3.2 Conditional distributions

Most interesting problems involve two or more81 random variables defined on the same probability space. In these situations, we can consider how the variables vary together, or jointly, and study their relationships. The joint distribution of random variables \(X\) and \(Y\) (defined on the same probability space) is a probability distribution on \((x, y)\) pairs, and describes how the values of \(X\) and \(Y\) vary together or jointly.

We can also study the conditional distribution of one random variable given another.

3.2.1 Discrete RVs: Conditional pmf

Definition 2.17 Let \(X\) and \(Y\) be two discrete random variables defined on a probability space with probability measure \(\textrm{P}\). For any fixed \(x\) with \(\textrm{P}(X=x)>0\), the conditional probability mass function (pmf) of \(Y\) given \(X=x\) is a function \(p_{Y|X}:\mathbb{R}\mapsto [0, 1]\) defined by \(p_{Y|X}(y|x)=\textrm{P}(Y=y|X=x)\). \[\begin{align*} p_{Y|X}(y|x) = \textrm{P}(Y=y|X=x) & = \frac{\textrm{P}(X=x,Y=y)}{\textrm{P}(X=x)} = \frac{p_{X,Y}(x,y)}{p_X(x)}& & \text{a function of $y$ for fixed $x$} \end{align*}\]

3.2.2 Continuous RVs: Conditional pdf

Definition 2.18 Let \(X\) and \(Y\) be two continuous random variables with joint pdf \(f_{X,Y}\) and marginal pdfs \(f_X, f_Y\). For any fixed \(x\) with \(f_X(x)>0\), the conditional probability density function (pdf) of \(Y\) given \(X=x\) is a function \(f_{Y|X}:\mathbb{R}\mapsto [0, \infty)\) defined by \[\begin{align*} f_{Y|X}(y|x) &= \frac{f_{X,Y}(x,y)}{f_X(x)}& & \text{a function of $y$ for fixed $x$} \end{align*}\]

The conditional pdf of \(Y\) given \(X=x\) can be thought of as the “slice” of the joint pdf of \((X, Y)\) corresponding to \(X=x\), renormalized so the density heights, corresponding to different \(y\) values, for the slice are such that the total area under the density slice is 1.

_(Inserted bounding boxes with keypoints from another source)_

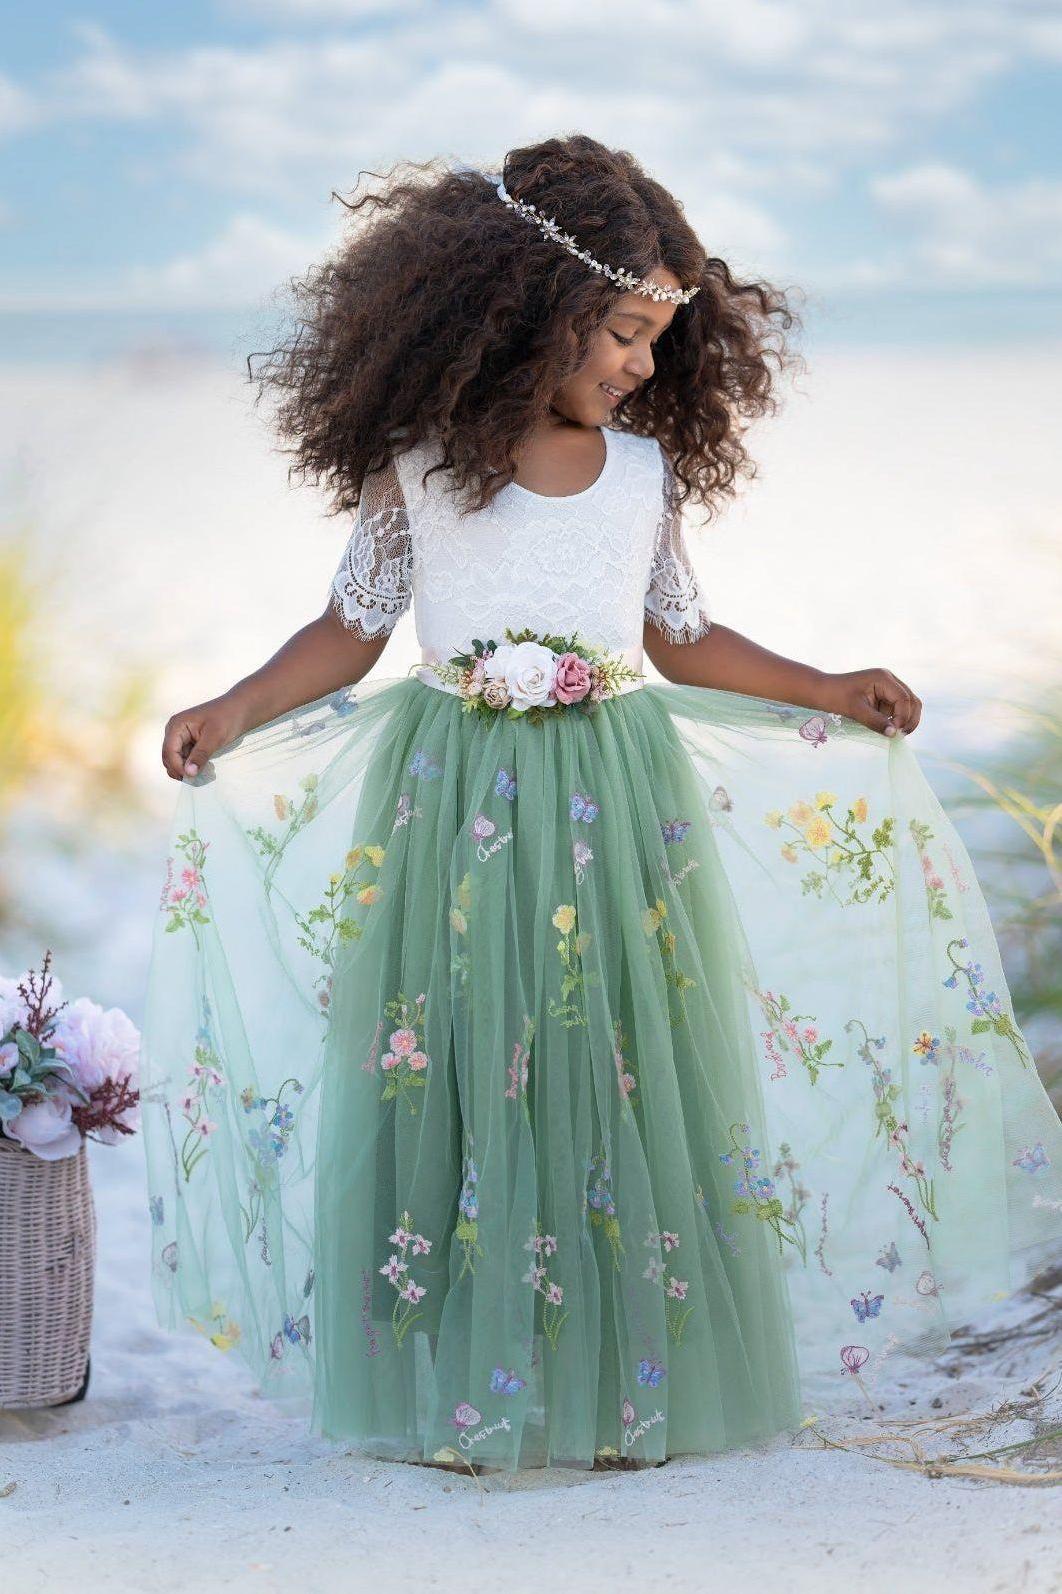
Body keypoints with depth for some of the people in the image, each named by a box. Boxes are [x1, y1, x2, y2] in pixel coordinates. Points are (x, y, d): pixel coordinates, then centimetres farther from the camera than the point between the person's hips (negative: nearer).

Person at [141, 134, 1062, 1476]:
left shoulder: (646, 471, 8)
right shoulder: (417, 468, 0)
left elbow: (683, 638, 17)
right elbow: (351, 630, 5)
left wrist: (825, 693, 14)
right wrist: (236, 714, -7)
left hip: (619, 809, 2)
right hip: (454, 806, -2)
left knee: (624, 1082, 1)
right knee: (459, 1082, -1)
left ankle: (627, 1389, 11)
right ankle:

Multiplication rule for pdfs of continuous RVs \[ f_{X,Y}(x,y) = f_{Y|X}(y|x)f_X(x) \]

Be careful when conditioning with continuous random variables.

  • Remember to specify possible values! And to note how conditioning can change the possible values.
  • Remember, for continuous \(X\), \(\textrm{P}(X=x)=0\). When we condition on \(\{X=x\}\) we are really conditioning on \(\{|X-x|<\epsilon\}\) and seeing what happens in the idealized limit when \(\epsilon\to0\).
  • When simulating, never condition on \(\{X=x\}\); rather, condition on \(\{|X-x|<\epsilon\}\) where \(\epsilon\) represents some suitable degree of precision (e.g. \(\epsilon=0.005\) if rounding to two decimal places).
  • Remember pdfs do not return probabilities directly; \(f_{Y|X}(y|x)\) is not a probability of anything.
  • But \(f_{Y|X}(y|x)\) is related to the probability that \(Y\) is “close to” \(y\) given that \(X\) is “close to” \(x\): \[ \textrm{P}(y-\epsilon/2<Y < y+\epsilon/2\; |\; x-\epsilon/2<X < x+\epsilon/2) \approx \epsilon f_{Y|X}(y|x) \]

  1. We mostly focus on the case of two random variables, but analogous definitions and concepts apply for more than two (though the notation can get a bit messier).